## Directions for this task
Repeat the records below exactly as they appear, leaving out any pictures.

## Material supplied

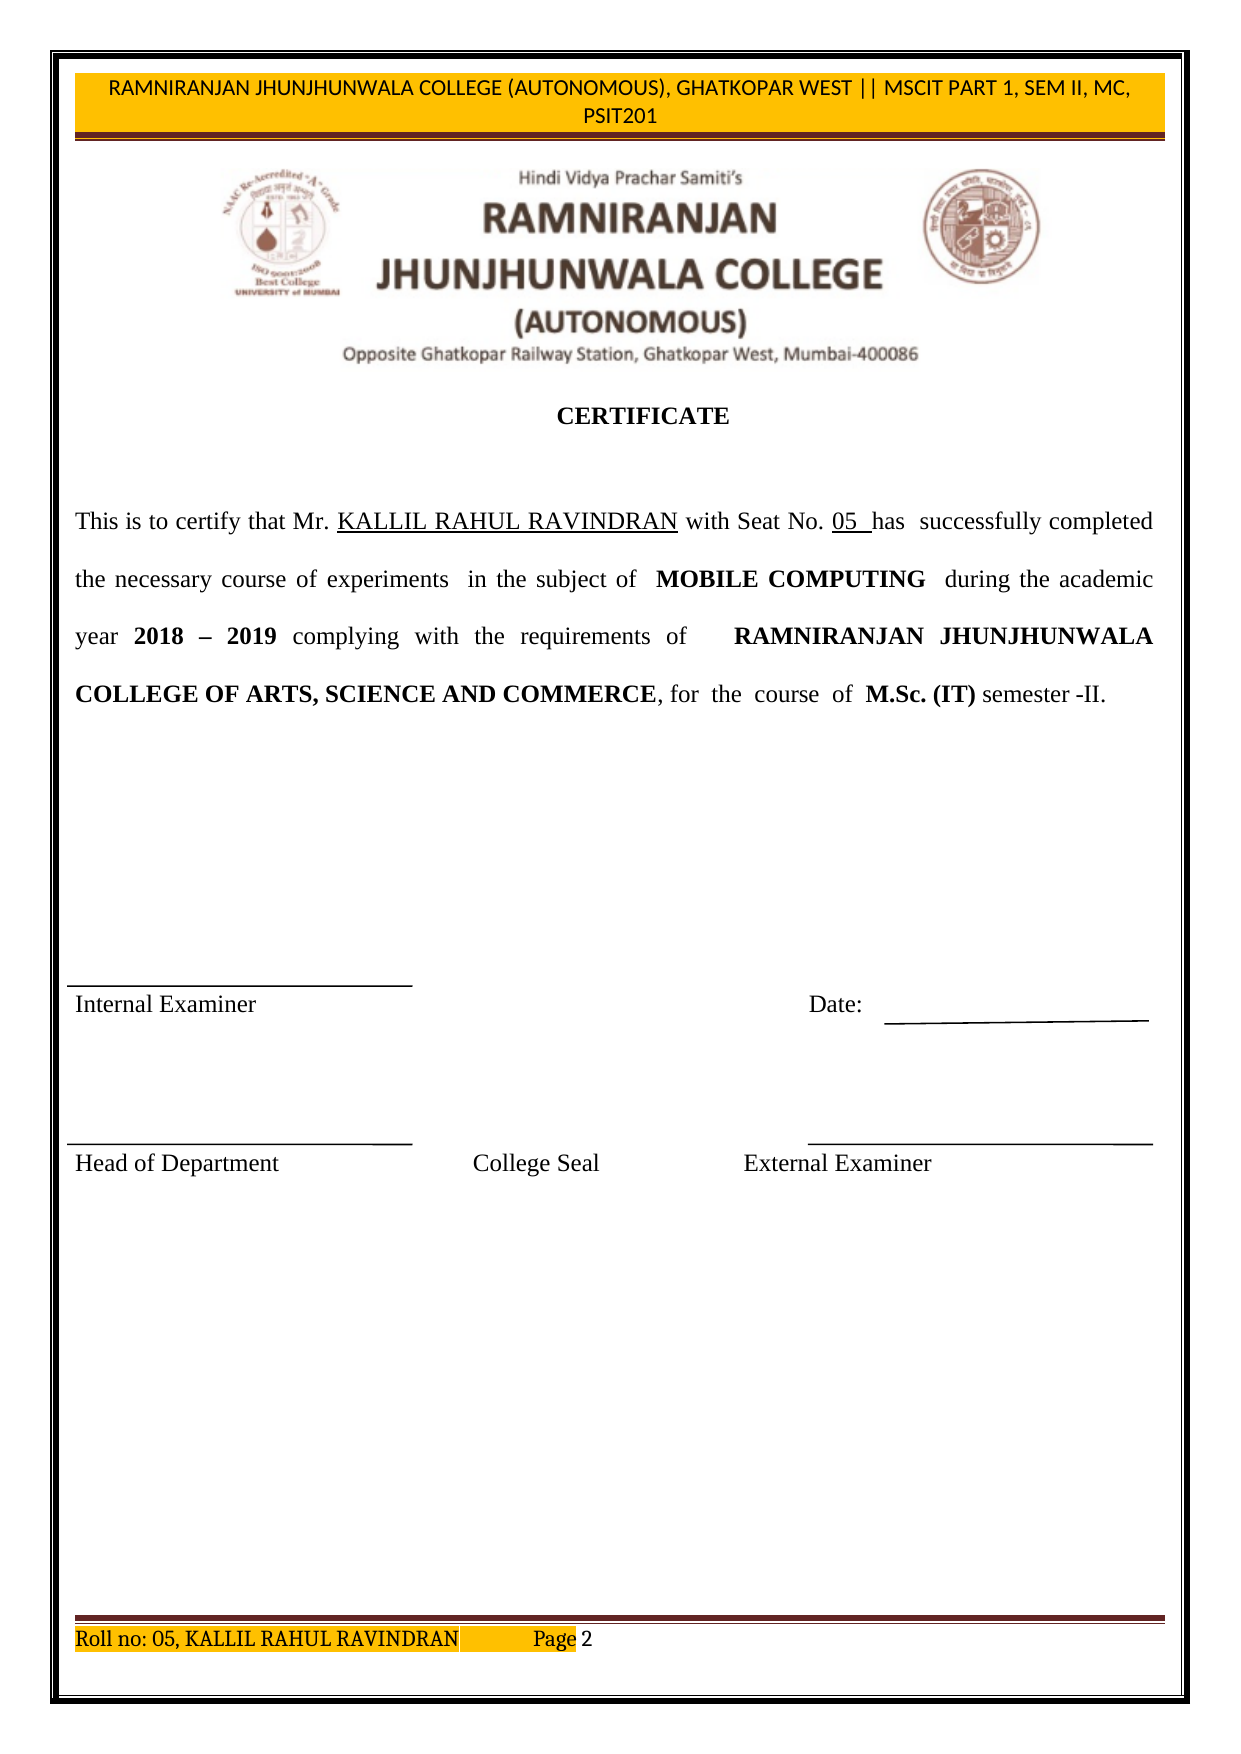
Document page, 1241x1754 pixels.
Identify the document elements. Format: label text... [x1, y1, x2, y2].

picture [188, 168, 1053, 372]
text Internal Examiner Date: [75, 984, 1165, 1018]
text Head of Department College Seal External Examiner [75, 1148, 1165, 1176]
text CERTIFICATE [422, 401, 864, 430]
text This is to certify that Mr. KALLIL RAHUL RAVINDRAN with Seat No. 05 has successfully completed the necessary course of experiments in the subject of MOBILE COMPUTING during the academic year 2018 – 2019 complying with the requirements of RAMNIRANJAN JHUNJHUNWALA COLLEGE OF ARTS, SCIENCE AND COMMERCE, for the course of M.Sc. (IT) semester -II. [75, 506, 1154, 707]
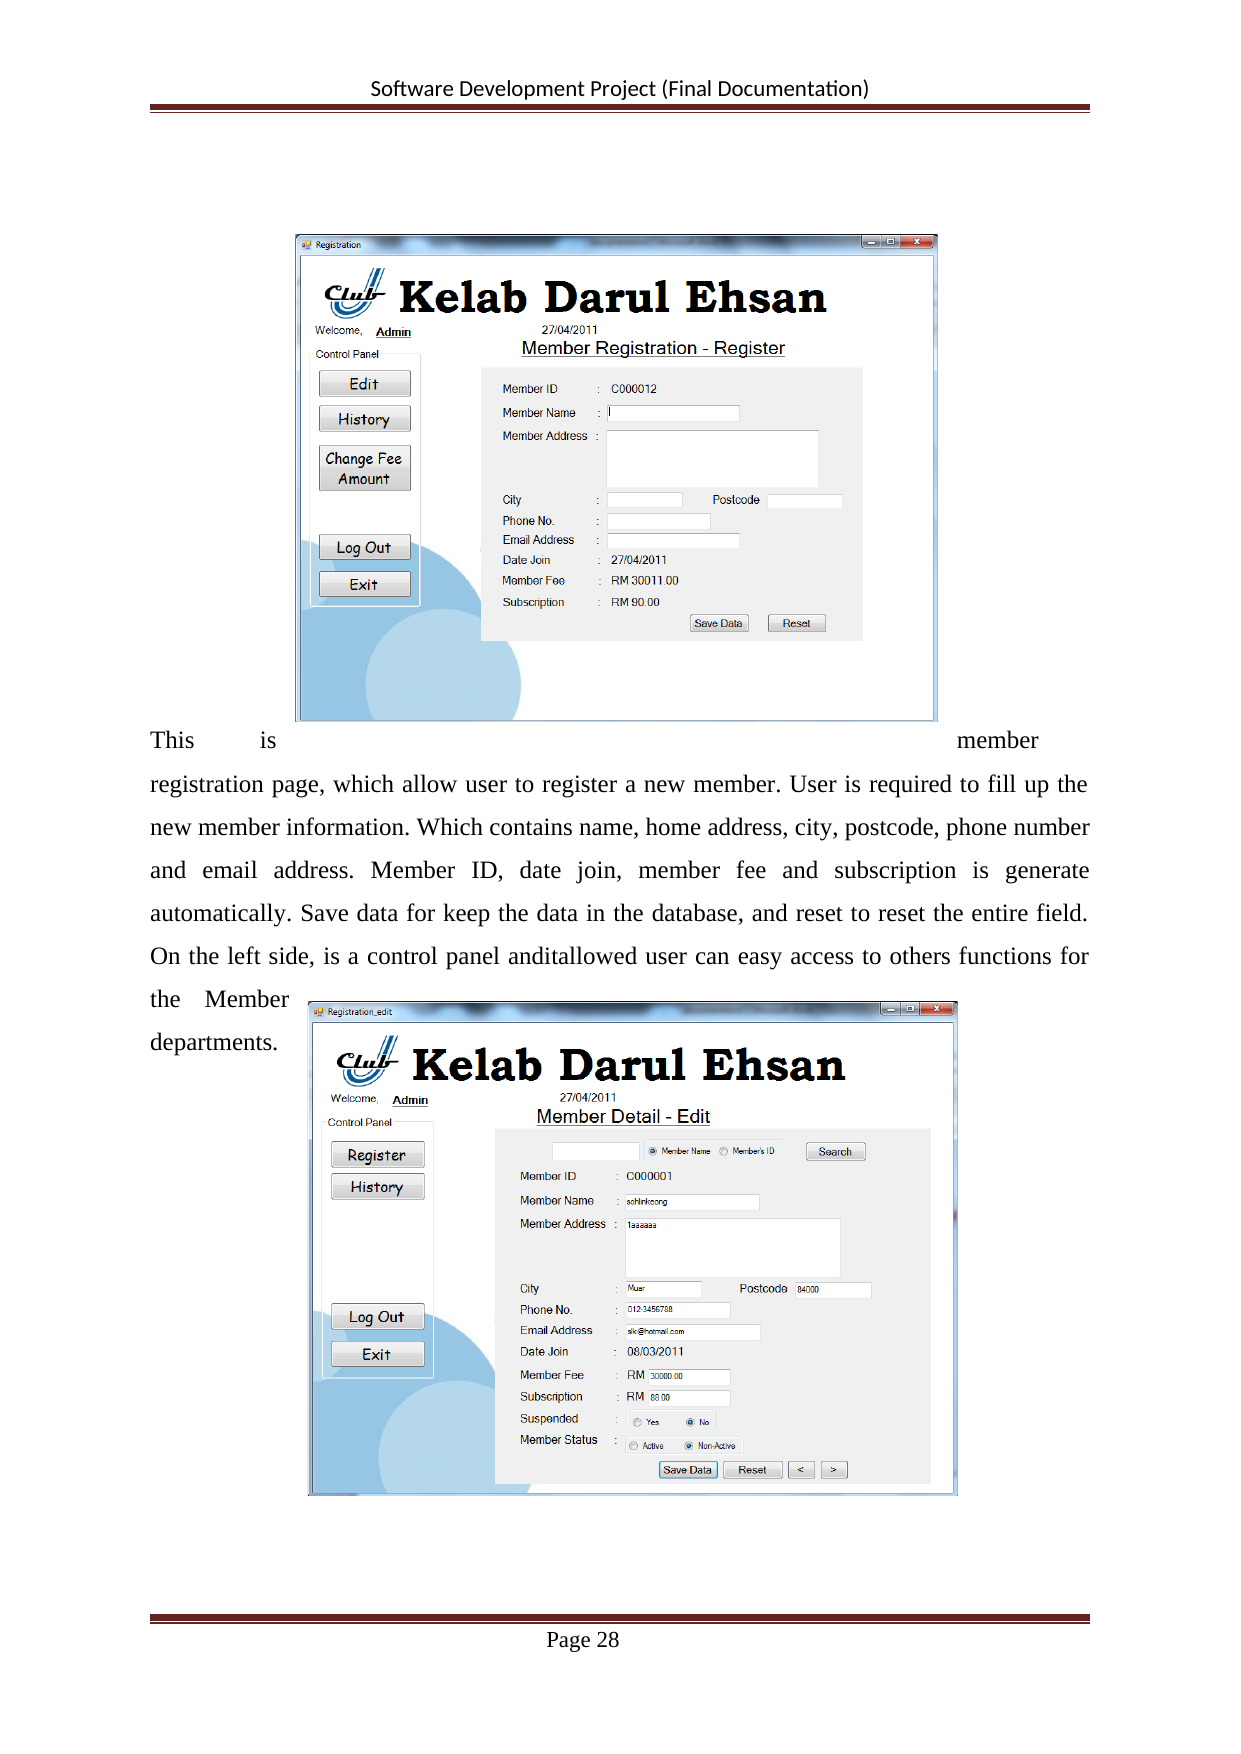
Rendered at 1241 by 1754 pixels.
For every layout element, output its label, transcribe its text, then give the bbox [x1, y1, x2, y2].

text This is member registration page, which allow user to register a new member. User is required to fill up the new member information. Which contains name, home address, city, postcode, phone number and email address. Member ID, date join, member fee and subscription is generate automatically. Save data for keep the data in the database, and reset to reset the entire field. On the left side, is a control panel anditallowed user can easy access to others functions for the Member departments. [150, 726, 1090, 1056]
picture [295, 234, 938, 722]
picture [307, 1001, 958, 1495]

## Response area
Document page, 1241x1754 pixels.
Identify the document elements. Format: label text... [x1, y1, x2, y2].

picture [188, 168, 1053, 372]
text Internal Examiner Date: [75, 984, 1165, 1018]
text Head of Department College Seal External Examiner [75, 1148, 1165, 1176]
text CERTIFICATE [422, 401, 864, 430]
text This is to certify that Mr. KALLIL RAHUL RAVINDRAN with Seat No. 05 has successfully completed the necessary course of experiments in the subject of MOBILE COMPUTING during the academic year 2018 – 2019 complying with the requirements of RAMNIRANJAN JHUNJHUNWALA COLLEGE OF ARTS, SCIENCE AND COMMERCE, for the course of M.Sc. (IT) semester -II. [75, 506, 1154, 707]
Rendered at 1241 by 1754 pixels.
For every layout element, output its label, transcribe its text, then give the bbox [x1, y1, x2, y2].

text This is member registration page, which allow user to register a new member. User is required to fill up the new member information. Which contains name, home address, city, postcode, phone number and email address. Member ID, date join, member fee and subscription is generate automatically. Save data for keep the data in the database, and reset to reset the entire field. On the left side, is a control panel anditallowed user can easy access to others functions for the Member departments. [150, 726, 1090, 1056]
picture [295, 234, 938, 722]
picture [307, 1001, 958, 1495]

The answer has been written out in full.